Problem requirements
Every line below that contains "linecap" is to be copied.

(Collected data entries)
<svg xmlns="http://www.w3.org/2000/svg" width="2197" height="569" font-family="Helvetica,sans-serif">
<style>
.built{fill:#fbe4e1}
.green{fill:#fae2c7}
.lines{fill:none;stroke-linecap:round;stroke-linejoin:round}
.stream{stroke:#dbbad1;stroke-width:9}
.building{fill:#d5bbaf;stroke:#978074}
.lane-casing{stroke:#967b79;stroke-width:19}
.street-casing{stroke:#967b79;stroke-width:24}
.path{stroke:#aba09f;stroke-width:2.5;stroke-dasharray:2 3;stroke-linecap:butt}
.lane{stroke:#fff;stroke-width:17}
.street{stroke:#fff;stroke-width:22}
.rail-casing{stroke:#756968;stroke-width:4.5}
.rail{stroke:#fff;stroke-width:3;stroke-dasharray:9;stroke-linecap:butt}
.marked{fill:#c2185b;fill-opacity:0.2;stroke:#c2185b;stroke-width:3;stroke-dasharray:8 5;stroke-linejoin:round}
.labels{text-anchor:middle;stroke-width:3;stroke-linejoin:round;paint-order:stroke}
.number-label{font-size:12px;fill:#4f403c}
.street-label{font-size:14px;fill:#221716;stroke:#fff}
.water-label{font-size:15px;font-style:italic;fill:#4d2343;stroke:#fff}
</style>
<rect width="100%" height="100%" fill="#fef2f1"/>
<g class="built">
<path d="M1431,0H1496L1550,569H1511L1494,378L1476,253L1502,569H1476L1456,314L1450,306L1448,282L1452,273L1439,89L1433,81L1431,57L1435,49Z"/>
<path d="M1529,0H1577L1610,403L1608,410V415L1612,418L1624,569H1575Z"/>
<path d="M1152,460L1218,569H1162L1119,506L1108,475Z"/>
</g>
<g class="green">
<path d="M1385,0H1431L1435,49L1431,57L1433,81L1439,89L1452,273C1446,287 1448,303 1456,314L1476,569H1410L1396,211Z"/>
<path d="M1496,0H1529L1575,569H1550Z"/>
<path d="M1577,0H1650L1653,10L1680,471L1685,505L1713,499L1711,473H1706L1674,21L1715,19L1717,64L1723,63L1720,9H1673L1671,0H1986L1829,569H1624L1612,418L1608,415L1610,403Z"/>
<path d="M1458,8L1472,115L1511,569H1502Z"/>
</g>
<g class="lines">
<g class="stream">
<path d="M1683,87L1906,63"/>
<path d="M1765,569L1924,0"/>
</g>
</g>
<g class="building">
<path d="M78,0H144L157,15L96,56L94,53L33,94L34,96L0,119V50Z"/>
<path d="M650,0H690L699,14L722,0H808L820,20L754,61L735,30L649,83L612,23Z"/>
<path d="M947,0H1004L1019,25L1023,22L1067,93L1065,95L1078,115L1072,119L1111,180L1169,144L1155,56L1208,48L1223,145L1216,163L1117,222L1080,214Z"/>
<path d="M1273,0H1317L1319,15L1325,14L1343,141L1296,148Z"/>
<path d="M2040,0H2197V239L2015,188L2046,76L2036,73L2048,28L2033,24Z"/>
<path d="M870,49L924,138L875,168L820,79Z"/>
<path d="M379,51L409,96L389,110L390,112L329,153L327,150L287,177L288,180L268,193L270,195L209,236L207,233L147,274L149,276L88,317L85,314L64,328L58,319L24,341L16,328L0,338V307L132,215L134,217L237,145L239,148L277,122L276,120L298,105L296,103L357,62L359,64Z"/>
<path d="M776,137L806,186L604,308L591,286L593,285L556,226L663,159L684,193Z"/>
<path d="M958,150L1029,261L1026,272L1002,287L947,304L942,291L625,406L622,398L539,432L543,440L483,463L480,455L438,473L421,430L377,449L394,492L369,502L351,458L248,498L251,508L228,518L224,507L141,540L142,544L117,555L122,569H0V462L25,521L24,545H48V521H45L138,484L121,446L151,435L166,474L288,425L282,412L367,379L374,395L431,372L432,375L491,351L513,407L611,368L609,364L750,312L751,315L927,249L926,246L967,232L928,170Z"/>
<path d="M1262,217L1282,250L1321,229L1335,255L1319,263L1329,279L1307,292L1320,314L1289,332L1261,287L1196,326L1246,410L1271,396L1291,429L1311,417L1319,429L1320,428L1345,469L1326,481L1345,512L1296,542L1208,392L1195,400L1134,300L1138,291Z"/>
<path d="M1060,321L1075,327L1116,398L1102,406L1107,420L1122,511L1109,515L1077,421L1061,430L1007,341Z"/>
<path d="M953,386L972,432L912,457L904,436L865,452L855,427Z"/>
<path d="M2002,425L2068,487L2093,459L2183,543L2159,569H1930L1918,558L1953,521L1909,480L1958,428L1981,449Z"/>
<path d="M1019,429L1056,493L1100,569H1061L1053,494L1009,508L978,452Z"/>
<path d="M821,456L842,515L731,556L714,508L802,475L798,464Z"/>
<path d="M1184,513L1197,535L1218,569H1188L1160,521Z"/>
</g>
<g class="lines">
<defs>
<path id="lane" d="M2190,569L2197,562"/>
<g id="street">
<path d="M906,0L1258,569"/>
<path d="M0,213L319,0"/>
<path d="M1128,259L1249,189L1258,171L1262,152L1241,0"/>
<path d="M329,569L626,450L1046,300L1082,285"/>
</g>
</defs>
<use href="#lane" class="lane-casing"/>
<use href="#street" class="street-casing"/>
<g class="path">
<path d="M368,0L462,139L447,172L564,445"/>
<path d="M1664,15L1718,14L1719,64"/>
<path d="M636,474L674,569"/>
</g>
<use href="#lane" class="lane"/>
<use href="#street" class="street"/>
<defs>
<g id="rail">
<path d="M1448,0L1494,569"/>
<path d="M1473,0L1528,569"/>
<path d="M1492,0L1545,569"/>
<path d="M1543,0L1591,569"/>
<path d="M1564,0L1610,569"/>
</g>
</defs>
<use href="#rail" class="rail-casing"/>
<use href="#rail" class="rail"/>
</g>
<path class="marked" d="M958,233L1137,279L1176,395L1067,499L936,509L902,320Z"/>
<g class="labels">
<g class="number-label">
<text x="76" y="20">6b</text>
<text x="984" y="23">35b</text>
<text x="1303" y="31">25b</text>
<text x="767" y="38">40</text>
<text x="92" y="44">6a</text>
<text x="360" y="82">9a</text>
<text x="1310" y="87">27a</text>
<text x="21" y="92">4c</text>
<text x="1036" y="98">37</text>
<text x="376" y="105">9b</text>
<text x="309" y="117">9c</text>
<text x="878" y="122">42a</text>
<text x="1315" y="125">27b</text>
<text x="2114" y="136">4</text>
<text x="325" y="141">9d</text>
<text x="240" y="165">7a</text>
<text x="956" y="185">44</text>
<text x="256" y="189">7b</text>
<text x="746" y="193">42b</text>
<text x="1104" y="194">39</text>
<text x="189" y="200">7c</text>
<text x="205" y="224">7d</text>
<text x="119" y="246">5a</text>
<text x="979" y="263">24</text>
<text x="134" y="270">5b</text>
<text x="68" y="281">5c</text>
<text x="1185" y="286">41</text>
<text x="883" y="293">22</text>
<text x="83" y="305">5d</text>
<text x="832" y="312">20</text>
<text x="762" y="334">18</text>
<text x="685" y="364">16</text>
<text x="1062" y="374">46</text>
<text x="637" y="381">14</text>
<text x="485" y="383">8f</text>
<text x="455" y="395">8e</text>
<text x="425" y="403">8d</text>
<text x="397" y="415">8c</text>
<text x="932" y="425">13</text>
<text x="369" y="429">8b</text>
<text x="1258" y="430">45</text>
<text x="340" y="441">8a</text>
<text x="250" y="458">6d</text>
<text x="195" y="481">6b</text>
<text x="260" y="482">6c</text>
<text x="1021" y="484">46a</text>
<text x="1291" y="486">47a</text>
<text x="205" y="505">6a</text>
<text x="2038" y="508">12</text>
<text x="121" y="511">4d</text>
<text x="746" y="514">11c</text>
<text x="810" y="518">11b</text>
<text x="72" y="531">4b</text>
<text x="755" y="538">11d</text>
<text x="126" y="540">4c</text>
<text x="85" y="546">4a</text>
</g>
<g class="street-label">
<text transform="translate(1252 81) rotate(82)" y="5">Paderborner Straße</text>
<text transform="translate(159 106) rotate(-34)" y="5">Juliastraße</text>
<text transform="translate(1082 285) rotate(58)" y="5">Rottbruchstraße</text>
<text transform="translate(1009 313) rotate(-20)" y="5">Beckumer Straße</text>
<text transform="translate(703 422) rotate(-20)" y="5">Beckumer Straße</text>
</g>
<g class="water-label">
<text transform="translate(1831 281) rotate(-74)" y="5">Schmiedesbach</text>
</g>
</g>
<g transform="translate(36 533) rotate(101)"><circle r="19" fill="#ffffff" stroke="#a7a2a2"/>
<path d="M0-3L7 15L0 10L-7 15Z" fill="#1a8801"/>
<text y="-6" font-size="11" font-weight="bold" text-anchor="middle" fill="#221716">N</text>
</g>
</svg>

Exercise solution
.lines{fill:none;stroke-linecap:round;stroke-linejoin:round}
.path{stroke:#aba09f;stroke-width:2.5;stroke-dasharray:2 3;stroke-linecap:butt}
.rail{stroke:#fff;stroke-width:3;stroke-dasharray:9;stroke-linecap:butt}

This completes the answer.